Description of the task: Retype the listing exactly, so that the copy matches it line for line.

┄┄┄┄┄┄┄┄┄┄┄┄┄┄┄┄┄┄┄┄

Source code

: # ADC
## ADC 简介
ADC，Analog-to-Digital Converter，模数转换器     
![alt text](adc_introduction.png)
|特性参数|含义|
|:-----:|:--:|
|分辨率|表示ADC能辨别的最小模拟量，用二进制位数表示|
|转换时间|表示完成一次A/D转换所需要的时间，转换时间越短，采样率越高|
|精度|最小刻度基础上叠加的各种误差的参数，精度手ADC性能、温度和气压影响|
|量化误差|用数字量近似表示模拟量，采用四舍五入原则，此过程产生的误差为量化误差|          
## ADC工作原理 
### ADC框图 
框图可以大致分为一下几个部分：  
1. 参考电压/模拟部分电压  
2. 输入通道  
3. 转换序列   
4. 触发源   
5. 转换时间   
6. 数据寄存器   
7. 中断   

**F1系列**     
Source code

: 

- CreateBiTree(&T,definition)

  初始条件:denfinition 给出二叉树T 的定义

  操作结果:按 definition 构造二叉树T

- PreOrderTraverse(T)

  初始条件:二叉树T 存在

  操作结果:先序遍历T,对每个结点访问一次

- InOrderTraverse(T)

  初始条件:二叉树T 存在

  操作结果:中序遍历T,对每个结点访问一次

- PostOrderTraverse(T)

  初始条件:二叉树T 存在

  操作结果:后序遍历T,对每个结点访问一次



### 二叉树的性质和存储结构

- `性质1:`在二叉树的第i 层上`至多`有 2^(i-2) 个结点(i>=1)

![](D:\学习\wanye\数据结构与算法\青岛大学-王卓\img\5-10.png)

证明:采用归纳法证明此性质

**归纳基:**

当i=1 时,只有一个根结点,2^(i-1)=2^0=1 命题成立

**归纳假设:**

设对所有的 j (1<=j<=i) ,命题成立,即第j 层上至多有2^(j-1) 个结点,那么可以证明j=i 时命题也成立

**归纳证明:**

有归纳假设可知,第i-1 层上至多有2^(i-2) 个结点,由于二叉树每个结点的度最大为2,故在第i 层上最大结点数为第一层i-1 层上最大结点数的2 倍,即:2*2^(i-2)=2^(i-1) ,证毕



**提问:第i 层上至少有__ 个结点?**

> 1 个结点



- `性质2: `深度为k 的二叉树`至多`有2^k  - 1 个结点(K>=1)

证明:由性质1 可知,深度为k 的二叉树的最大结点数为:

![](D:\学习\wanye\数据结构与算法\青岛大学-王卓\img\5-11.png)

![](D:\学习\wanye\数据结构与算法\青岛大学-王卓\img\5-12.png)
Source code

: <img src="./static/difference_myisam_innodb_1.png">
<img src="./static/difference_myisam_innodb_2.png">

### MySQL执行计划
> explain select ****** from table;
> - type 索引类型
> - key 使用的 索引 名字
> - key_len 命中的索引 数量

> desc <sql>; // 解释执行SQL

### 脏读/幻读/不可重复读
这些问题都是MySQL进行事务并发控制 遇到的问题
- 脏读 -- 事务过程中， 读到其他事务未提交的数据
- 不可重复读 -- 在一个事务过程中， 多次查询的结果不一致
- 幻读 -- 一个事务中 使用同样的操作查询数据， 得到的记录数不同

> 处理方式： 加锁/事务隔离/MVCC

┄┄┄┄┄┄┄┄┄┄┄┄┄┄┄┄┄┄┄┄

Response below:
Source code

: # ADC
## ADC 简介
ADC，Analog-to-Digital Converter，模数转换器     
![alt text](adc_introduction.png)
|特性参数|含义|
|:-----:|:--:|
|分辨率|表示ADC能辨别的最小模拟量，用二进制位数表示|
|转换时间|表示完成一次A/D转换所需要的时间，转换时间越短，采样率越高|
|精度|最小刻度基础上叠加的各种误差的参数，精度手ADC性能、温度和气压影响|
|量化误差|用数字量近似表示模拟量，采用四舍五入原则，此过程产生的误差为量化误差|          
## ADC工作原理 
### ADC框图 
框图可以大致分为一下几个部分：  
1. 参考电压/模拟部分电压  
2. 输入通道  
3. 转换序列   
4. 触发源   
5. 转换时间   
6. 数据寄存器   
7. 中断   

**F1系列**     
Source code

: 

- CreateBiTree(&T,definition)

  初始条件:denfinition 给出二叉树T 的定义

  操作结果:按 definition 构造二叉树T

- PreOrderTraverse(T)

  初始条件:二叉树T 存在

  操作结果:先序遍历T,对每个结点访问一次

- InOrderTraverse(T)

  初始条件:二叉树T 存在

  操作结果:中序遍历T,对每个结点访问一次

- PostOrderTraverse(T)

  初始条件:二叉树T 存在

  操作结果:后序遍历T,对每个结点访问一次



### 二叉树的性质和存储结构

- `性质1:`在二叉树的第i 层上`至多`有 2^(i-2) 个结点(i>=1)

![](D:\学习\wanye\数据结构与算法\青岛大学-王卓\img\5-10.png)

证明:采用归纳法证明此性质

**归纳基:**

当i=1 时,只有一个根结点,2^(i-1)=2^0=1 命题成立

**归纳假设:**

设对所有的 j (1<=j<=i) ,命题成立,即第j 层上至多有2^(j-1) 个结点,那么可以证明j=i 时命题也成立

**归纳证明:**

有归纳假设可知,第i-1 层上至多有2^(i-2) 个结点,由于二叉树每个结点的度最大为2,故在第i 层上最大结点数为第一层i-1 层上最大结点数的2 倍,即:2*2^(i-2)=2^(i-1) ,证毕



**提问:第i 层上至少有__ 个结点?**

> 1 个结点



- `性质2: `深度为k 的二叉树`至多`有2^k  - 1 个结点(K>=1)

证明:由性质1 可知,深度为k 的二叉树的最大结点数为:

![](D:\学习\wanye\数据结构与算法\青岛大学-王卓\img\5-11.png)

![](D:\学习\wanye\数据结构与算法\青岛大学-王卓\img\5-12.png)
Source code

: <img src="./static/difference_myisam_innodb_1.png">
<img src="./static/difference_myisam_innodb_2.png">

### MySQL执行计划
> explain select ****** from table;
> - type 索引类型
> - key 使用的 索引 名字
> - key_len 命中的索引 数量

> desc <sql>; // 解释执行SQL

### 脏读/幻读/不可重复读
这些问题都是MySQL进行事务并发控制 遇到的问题
- 脏读 -- 事务过程中， 读到其他事务未提交的数据
- 不可重复读 -- 在一个事务过程中， 多次查询的结果不一致
- 幻读 -- 一个事务中 使用同样的操作查询数据， 得到的记录数不同

> 处理方式： 加锁/事务隔离/MVCC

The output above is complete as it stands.